Puoi baciare lo sposo, le nozze gay tra incomprensioni e paillettes

Grazie alla legge passata alla Camera il 20 maggio 2016, dopo anni di attesa e un lungo iter parlamentare anche in Italia è stata finalmente riconosciuta l’unione tra persone dello stesso sesso. E così, mentre alcuni ancora obiettano che si sarebbe dovuto fare di più, altri gridano invece allo scandalo: Puoi baciare lo sposo, ultimo lavoro di Alessandro Genovesi, è il ritratto di una società impreparata ad affrontare questo importante cambiamento: una Nazione, la nostra, in cui i pregiudizi svettano alti come bandiere in cima ai pennoni. Il film tratta della relazione tra Antonio e Paolo, due giovani gay italiani residenti a Berlino che decidono di annunciare alla famiglia di Antonio, completamente all’oscuro dell’omosessualità del proprio figlio, la loro intenzione di sposarsi. La coppia, con l’amica Benedetta e il nuovo coinquilino Donato, organizza quindi un viaggio nel Bel Paese, ma una volta giunti a Civita di Bagnoregio - incantevole cittadina dove vivono i genitori di Antonio - le cose si complicheranno…
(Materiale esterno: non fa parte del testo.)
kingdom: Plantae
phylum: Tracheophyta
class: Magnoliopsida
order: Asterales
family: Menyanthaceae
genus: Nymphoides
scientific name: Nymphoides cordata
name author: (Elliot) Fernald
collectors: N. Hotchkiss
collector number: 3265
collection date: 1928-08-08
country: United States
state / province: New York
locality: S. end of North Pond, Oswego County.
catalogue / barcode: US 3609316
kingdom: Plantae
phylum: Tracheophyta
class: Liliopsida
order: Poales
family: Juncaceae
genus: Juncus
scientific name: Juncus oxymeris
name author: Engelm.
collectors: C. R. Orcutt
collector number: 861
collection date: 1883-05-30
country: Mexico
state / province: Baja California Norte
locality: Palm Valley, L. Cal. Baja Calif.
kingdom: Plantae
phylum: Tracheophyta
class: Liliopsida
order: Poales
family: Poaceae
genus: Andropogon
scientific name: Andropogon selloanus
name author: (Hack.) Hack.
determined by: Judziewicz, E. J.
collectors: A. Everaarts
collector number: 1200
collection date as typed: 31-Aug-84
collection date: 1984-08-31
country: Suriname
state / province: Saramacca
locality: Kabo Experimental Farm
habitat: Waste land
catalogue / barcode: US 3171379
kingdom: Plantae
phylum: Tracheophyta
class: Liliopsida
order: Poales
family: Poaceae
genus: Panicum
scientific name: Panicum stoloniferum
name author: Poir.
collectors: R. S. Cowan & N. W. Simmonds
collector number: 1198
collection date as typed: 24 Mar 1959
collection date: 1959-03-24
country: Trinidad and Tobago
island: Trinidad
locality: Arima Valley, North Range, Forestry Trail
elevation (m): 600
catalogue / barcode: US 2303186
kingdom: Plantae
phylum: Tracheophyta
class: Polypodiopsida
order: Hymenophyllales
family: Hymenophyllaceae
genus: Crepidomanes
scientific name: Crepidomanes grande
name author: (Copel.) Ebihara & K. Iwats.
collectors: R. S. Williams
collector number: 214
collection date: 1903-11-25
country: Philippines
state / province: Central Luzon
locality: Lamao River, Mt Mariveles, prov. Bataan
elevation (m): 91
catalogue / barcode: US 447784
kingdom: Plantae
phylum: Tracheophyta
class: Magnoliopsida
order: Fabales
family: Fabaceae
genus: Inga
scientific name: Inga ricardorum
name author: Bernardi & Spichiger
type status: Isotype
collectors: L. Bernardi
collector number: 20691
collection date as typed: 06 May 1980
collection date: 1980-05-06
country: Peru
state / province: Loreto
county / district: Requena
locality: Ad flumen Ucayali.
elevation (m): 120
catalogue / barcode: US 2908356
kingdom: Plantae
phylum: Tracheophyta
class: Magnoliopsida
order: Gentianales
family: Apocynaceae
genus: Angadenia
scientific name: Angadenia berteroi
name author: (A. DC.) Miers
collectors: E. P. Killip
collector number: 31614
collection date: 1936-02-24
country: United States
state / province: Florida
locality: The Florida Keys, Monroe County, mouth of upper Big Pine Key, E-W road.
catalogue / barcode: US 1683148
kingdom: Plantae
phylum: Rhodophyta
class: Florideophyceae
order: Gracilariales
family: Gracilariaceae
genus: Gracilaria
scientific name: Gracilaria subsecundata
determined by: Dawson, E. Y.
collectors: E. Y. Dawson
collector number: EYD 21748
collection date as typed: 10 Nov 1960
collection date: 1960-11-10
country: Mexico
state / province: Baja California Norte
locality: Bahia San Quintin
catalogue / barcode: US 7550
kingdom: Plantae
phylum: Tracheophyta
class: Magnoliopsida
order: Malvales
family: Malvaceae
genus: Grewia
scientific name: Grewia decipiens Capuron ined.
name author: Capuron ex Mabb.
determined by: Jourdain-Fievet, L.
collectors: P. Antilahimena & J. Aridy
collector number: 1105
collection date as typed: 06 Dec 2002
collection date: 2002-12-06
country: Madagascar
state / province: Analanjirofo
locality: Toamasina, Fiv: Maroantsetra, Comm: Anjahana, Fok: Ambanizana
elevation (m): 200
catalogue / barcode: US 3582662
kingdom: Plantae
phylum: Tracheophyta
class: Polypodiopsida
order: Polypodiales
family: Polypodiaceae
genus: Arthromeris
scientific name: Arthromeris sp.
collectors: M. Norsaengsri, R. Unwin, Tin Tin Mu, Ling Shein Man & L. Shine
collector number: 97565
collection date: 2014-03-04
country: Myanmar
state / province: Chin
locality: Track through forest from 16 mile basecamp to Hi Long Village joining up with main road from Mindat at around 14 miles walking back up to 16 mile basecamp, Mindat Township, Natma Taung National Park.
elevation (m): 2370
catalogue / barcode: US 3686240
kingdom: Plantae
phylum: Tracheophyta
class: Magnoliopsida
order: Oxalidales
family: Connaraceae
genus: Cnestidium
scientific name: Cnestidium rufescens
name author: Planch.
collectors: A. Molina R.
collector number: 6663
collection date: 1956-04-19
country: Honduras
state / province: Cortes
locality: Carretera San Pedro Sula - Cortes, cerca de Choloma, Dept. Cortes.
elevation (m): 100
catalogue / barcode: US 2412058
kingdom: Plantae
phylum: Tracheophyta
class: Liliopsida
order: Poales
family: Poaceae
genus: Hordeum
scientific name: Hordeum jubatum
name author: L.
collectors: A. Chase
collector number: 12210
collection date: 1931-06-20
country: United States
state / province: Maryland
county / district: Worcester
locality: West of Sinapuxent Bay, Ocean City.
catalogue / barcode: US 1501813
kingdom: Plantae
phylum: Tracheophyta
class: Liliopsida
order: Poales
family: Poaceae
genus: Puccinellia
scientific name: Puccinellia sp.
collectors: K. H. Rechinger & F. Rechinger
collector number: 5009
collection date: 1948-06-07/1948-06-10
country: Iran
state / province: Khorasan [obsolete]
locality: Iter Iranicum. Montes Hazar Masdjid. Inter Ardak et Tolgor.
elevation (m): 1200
Scegliere di raccontare temi seri tramite l'arte di far sorridere è stata da sempre una caratteristica della cinematografia italiana – per citare un titolo tra tutti basti pensare a La Grande Guerra, indiscusso capolavoro di Mario Monicelli -, una mossa che in passato si è rivelata assolutamente vincente, già... in passato! Purtroppo, e spiace dirlo, l’opera di Genovesi non riesce a convincere fino in fondo. Puoi baciare lo sposo è infatti una commedia sin troppo prevedibile, un lungometraggio che non esce mai dai binari del già visto, come appunto le numerose gags (peraltro decisamente divertenti) sulle divergenze di opinione tra il padre e la madre di Antonio, che richiamano alla mente situazioni più che abusate. E la totale assenza di colpi di scena, o ancor peggio di guizzi d’originalità, contribuiscono, nonostante la fluidità ritmica della struttura narrativa, a rendere il prodotto poco incisivo e a tratti banale.

Il vero problema del film sta però nella rappresentazione stereotipata, buonista e convenzionale di ogni suo personaggio, con la conseguenza di far irreparabilmente scivolare un argomento di così grande portata, come quello delle unioni civili, verso la pericolosa china della superficialità. Ciò che è davvero mancato a Genovesi è stato dunque il coraggio, quell’osare di più in fase di sceneggiatura, quel graffio inatteso che avrebbe di certo cambiato le sorti della sua pellicola. Ed è un vero peccato che il regista non abbia affondato la lama nel sano cinismo e nella forte ironia, perché i colori tenui da lui utilizzati hanno finito per sbiadire l’intera opera. E’ tuttavia innegabile che molti scambi di battute siano esilaranti e che il cast funzioni a meraviglia: il bravissimo Diego Abatantuono, l’efficace Monica Guerritore, l’eccellente Salvatore Esposito – che dismessi i panni del duro Genny di Gomorra si trasforma qui nel tenero Paolo –, Cristiano Caccamo, Dino Abbrescia, Diana Del Bufalo e l’ottimo Antonio Catania che non sbaglia un solo colpo.

Va comunque riconosciuto che il lavoro di Genovesi, liberamente ispirato al musical di Broadway My big italian gay wedding, malgrado alcune imperfezioni e qualche termine inadeguato (le ‘razze umane’), resta senz'altro una buona occasione per ridere in sala, e questo non è poco.